Bei dieser Übung handelt es sich um einen Teil des Zugführerlehrgangs. Der Zugführer ist für einen Löschzug, bestehend aus drei Fahrzeugen verantwortlich, erklärt Bräuer. In dieser Übung gab es einen Unfall, bei dem ein Autofahrer aufgrund eines medizinischen Notfalls in ein Gaslager gefahren ist. Das Gas im Tank und in Flaschen entzündet sich daraufhin.
Hier wird die taktische Arbeit des Zugführers trainiert. Es komme darauf an, die richtigen Stellplätze der Fahrzeuge auszuwählen und klarzustellen, wer löscht und wer rettet, sagt der Schulleiter. Eine Besonderheit habe das Löschen von Gas: Unter Umständen sei es nicht immer das Beste, brennendes Gas komplett zu löschen. Unkontrolliert austretendes Gas führe zu Explosionsgefahr.

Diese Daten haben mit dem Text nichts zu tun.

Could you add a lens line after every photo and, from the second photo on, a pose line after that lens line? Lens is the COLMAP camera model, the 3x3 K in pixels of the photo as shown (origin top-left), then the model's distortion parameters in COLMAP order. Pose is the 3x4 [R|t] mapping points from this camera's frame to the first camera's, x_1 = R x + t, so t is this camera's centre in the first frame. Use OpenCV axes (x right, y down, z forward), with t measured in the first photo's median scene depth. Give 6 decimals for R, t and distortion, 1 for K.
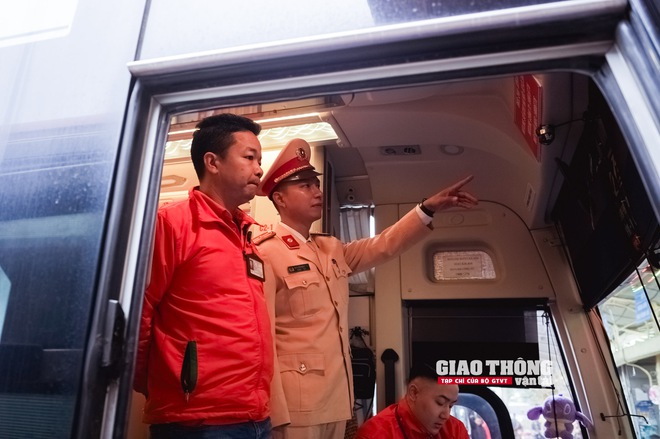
lens RADIAL K [[592.8, 0, 330.0], [0, 592.8, 219.5], [0, 0, 1]] dist [0.000379, 0.002051]
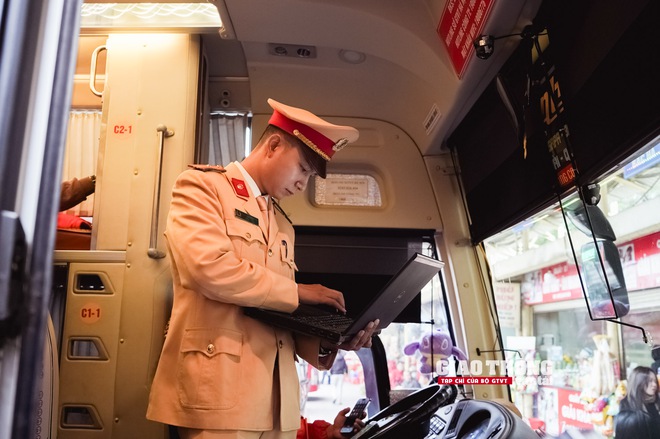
lens RADIAL K [[635.0, 0, 330.0], [0, 635.0, 219.5], [0, 0, 1]] dist [-0.003997, -0.004340]
pose [[0.960793, 0.043480, 0.273836, -0.070209], [-0.078012, 0.990122, 0.116502, 0.012664], [-0.266065, -0.133297, 0.954694, 0.088827]]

5. Rettung aus gefluteter Unterführung

Hier geht es wieder um die taktische Arbeit des Gruppenführers. Er schätzt die Lage vor Ort ein: Ein Auto steckt im Wasser fest, der Fahrer kann sich offensichtlich nicht selbst befreien. Nach einem ersten Gespräch mit dem Fahrer bespricht der Gruppenführer das Vorgehen mit seinem Team. Eine Einsatzkraft bleibt jedoch beim Fahrer und beruhigt ihn.
Währenddessen holen die Feuerwehrleute eine Trage, auf der die Person dann gerettet wird. Wie Bräuer erklärt, hat die Feuerwehrschule einen geschlossenen Wasserkreislauf. Alles Wasser kommt aus einem eigenen Wasserbecken und fließt über unterirdische Leitungen wieder in dieses hinein.

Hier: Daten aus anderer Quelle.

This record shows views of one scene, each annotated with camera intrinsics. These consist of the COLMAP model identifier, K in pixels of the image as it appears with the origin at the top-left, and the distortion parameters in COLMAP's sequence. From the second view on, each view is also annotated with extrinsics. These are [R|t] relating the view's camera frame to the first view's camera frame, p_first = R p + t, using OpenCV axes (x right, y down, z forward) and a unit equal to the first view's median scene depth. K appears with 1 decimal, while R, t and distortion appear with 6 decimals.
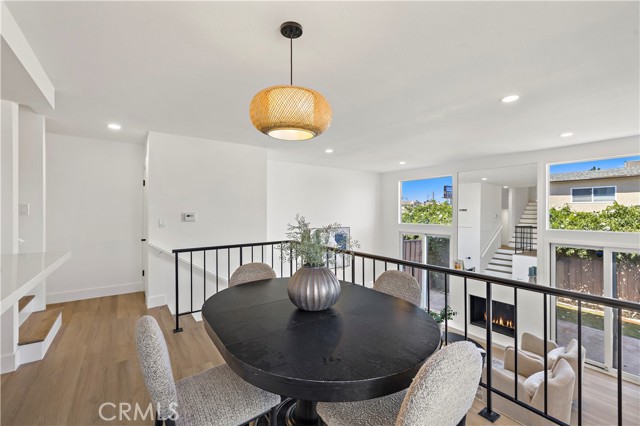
lens RADIAL K [[269.6, 0, 320.7], [0, 269.6, 211.3], [0, 0, 1]] dist [0.002654, 0.000279]
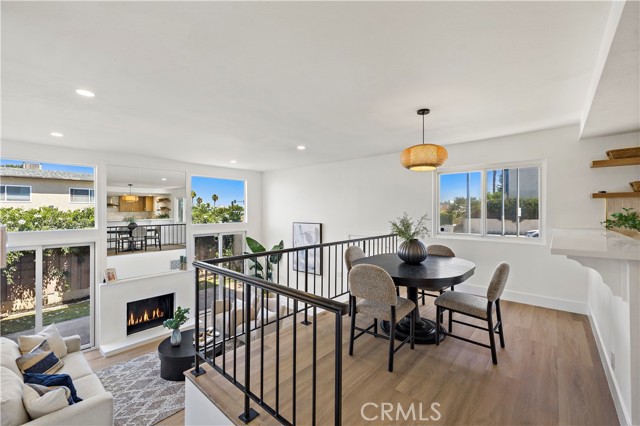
lens RADIAL K [[265.8, 0, 323.5], [0, 265.8, 213.4], [0, 0, 1]] dist [0.002350, 0.000083]
pose [[-0.224939, -0.002312, 0.974370, -0.191355], [-0.006670, 0.999977, 0.000833, 0.001004], [-0.974350, -0.006311, -0.224950, 0.219379]]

6. Verkehrsunfall mit Austritt chemischer Stoffe

Bei diesem Szenario handelt es sich um einen Teil einer Spezialausbildung für Freiwillige Feuerwehren, die entsprechende Spezialgeräte zur Verfügung haben. Alle Einsatzkräfte ziehen dafür besonders sichere Schutzkleidung an. Den Ablauf erklärt Bräuer so: Erst werden die Chemikalien direkt am Leck aufgefangen. Dann muss es abgedichtet werden, bevor die Chemikalien letztlich abgepumpt werden.
Währenddessen baut das restliche Team eine Dekontaminationskette auf. Dabei handelt es sich um die verschiedenen Stationen, an denen die Feuerwehrleute, die direkt mit den Chemikalien arbeiten, nach und nach die Schutzkleidung reinigen und sicher ausziehen.